Customer traffic increased about 30 percent this week at Total Wine in Boca Park, manager Jerry Felinczak said. Bottles of Rondel sparkling wine for $7.99 were “flying off the shelves,” he said.
The increase in consumers purchasing gifts for themselves rather than others could skew overall holiday sales numbers, Green said.
“I saw a lot of people out shopping, but where they were surprised me. There were more people in Macy’s than in Target. You know what that says? The department stores are discounting phenomenally. The deals on apparel are just as good as the discounters,” the Phoenix analyst said.
“But I think the biggest surprise of this whole holiday season for me is the fact people are buying apparel for themselves.
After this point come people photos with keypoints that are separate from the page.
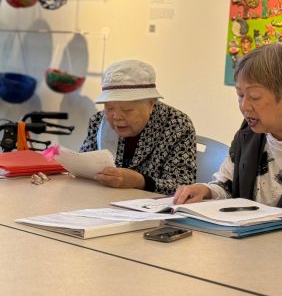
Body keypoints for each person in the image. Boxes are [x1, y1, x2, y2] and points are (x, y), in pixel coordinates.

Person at [173, 43, 282, 227]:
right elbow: (228, 186)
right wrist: (206, 190)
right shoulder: (251, 131)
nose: (244, 106)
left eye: (254, 97)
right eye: (240, 95)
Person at [80, 59, 197, 195]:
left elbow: (184, 185)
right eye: (109, 107)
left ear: (151, 104)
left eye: (127, 109)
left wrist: (141, 181)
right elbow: (84, 167)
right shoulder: (99, 121)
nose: (116, 116)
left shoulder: (177, 125)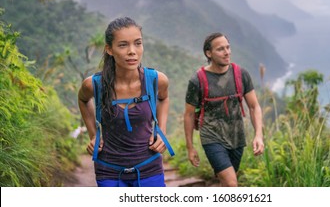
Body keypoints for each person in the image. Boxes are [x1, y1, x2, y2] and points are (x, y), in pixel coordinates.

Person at [78, 17, 171, 187]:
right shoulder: (94, 84)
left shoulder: (155, 80)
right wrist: (93, 135)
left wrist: (161, 130)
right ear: (109, 49)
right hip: (108, 171)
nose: (132, 51)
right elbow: (83, 100)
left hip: (149, 168)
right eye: (123, 45)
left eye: (138, 43)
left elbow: (163, 98)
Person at [183, 32, 264, 187]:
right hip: (212, 137)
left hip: (237, 138)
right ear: (209, 53)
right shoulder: (197, 80)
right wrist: (190, 147)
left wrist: (258, 135)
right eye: (221, 49)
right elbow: (188, 114)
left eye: (228, 47)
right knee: (232, 184)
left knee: (227, 183)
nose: (227, 52)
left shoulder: (241, 74)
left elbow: (254, 106)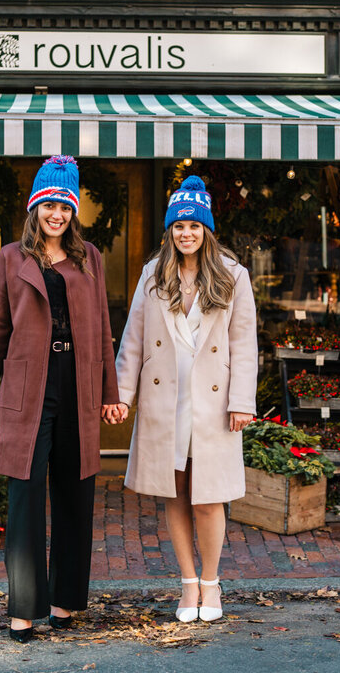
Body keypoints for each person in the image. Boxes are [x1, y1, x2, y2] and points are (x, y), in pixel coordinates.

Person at [0, 155, 127, 643]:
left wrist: (109, 392)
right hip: (27, 386)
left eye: (64, 206)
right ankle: (23, 609)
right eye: (49, 205)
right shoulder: (11, 257)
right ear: (35, 208)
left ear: (73, 210)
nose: (56, 214)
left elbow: (103, 330)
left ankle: (63, 602)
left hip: (76, 383)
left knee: (74, 494)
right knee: (23, 496)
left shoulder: (90, 258)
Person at [114, 175, 257, 623]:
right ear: (169, 231)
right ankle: (187, 582)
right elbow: (133, 340)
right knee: (173, 491)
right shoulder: (152, 274)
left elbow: (245, 343)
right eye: (178, 226)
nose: (186, 233)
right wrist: (121, 395)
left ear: (206, 230)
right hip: (165, 402)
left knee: (209, 496)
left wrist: (241, 401)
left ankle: (212, 583)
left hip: (213, 404)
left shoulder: (233, 276)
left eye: (194, 226)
You see people going in and out of the dressing room. That shows how much pent-up demand there was and the price they were willing to spend on themselves.”
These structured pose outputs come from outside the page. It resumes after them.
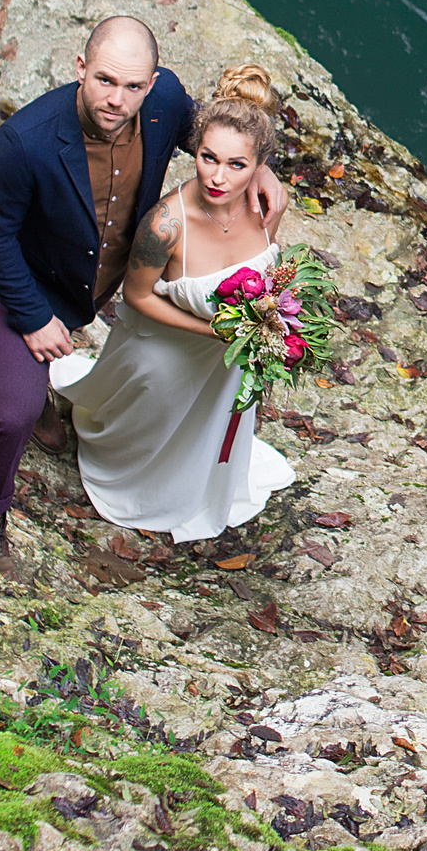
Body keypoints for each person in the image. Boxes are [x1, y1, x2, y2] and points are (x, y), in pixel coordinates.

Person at [0, 18, 276, 578]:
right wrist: (33, 318)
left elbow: (217, 137)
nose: (117, 99)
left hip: (116, 275)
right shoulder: (23, 142)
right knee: (13, 413)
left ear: (152, 84)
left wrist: (261, 171)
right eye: (105, 80)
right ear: (80, 68)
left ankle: (51, 403)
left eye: (133, 86)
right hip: (43, 287)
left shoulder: (166, 103)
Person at [46, 65, 298, 541]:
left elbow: (263, 278)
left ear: (260, 165)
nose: (217, 177)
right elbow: (136, 297)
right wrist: (219, 333)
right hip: (163, 354)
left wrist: (263, 326)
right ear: (195, 150)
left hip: (225, 364)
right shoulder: (165, 224)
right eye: (207, 158)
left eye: (237, 165)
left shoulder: (267, 207)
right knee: (144, 444)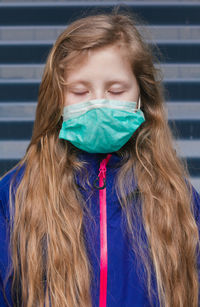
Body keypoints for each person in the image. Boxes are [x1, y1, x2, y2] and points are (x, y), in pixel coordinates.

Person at [0, 10, 200, 307]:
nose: (98, 104)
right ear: (57, 99)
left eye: (116, 90)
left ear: (141, 97)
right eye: (80, 91)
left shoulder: (179, 199)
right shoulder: (16, 195)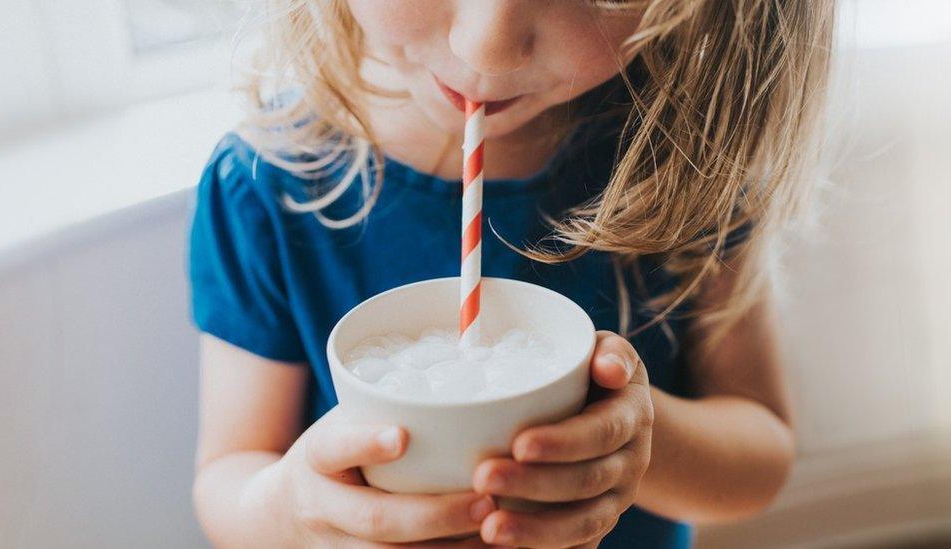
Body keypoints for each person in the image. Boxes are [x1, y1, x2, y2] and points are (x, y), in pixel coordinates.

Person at [188, 1, 833, 547]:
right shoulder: (264, 185)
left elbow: (762, 456)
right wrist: (289, 509)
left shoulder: (687, 163)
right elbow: (228, 473)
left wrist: (627, 438)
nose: (488, 47)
Retail analyst Brian Sozzi of New York-based Wall Street Strategies told the Review-Journal in early December that holiday sales would exceed the National Retail Federation’s original estimate, putting the number at 3.5 percent to 4 percent. He’s backing off that enthusiasm.
“Basically, I think the holiday season is ending on somewhat of a whimper,” Sozzi said. “Consumers spent in November freely, but have been more targeted in December. As a result, we are seeing an increase in promotions and inventory as the peak season draws to a close.”
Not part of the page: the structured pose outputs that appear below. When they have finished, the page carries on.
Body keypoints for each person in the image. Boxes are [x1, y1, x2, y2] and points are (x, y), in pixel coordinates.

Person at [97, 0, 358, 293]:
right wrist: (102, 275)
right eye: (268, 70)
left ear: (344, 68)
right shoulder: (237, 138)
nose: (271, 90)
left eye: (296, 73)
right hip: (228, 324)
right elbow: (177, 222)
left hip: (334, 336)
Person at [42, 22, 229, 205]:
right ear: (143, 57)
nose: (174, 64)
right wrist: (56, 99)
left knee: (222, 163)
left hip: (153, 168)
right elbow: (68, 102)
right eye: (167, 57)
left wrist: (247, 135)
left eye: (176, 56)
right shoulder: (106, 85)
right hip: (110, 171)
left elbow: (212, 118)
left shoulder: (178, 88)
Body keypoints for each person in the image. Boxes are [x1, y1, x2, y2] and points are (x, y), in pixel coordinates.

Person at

Sozzi said he saw the “disappearing bag act” during weekend tours of New Jersey malls.
“Nice traffic build from the opening of the mall until early afternoon, but where were the bags?” he asked. “At first, I thought consumers were out browsing to begin the month, hence the missing bag element. Now I wonder, did Black Friday pull holiday sales into November?”
While both are heavy shopping days, Christmas Eve draws a different breed of buyer than Black Friday, the day after Thanksgiving and the unofficial start to the holiday shopping season.
“Those who get up and brave the cold on Black Friday are usually looking for hot items, not only to buy gifts but to score something for themselves,” said Kathy Grannis, a spokeswoman for the National Retail Federation. “They’re planners, and they map out what they want to buy.”
Shoppers who come out on Christmas Eve, on the other hand, were either waiting for the biggest discounts or they didn’t have the money to spend earlier, she said. Or they just tend to dilly-dally.
While many Black Friday shoppers relish the hunt, last-minute buyers are harried and focused on getting things done.
And true to stereotype, they are mostly men, said Dan Jasper, spokesman for Mall of America in Bloomington, Minn.
Accordingly, stores push men’s and women’s sweaters in their circulars, while shoes and children’s apparel take a back seat. Jewelry also tends to be a top last-minute gift item, though that category has been strong throughout the season.
Many people who postponed their shopping this year blame busy schedules. The number of hours U.S. workers are putting in at the office each week has been on the upswing since the official end of the recession in June 2009, according to data from the Bureau of Labor Statistics. That leaves less time for shopping during the week.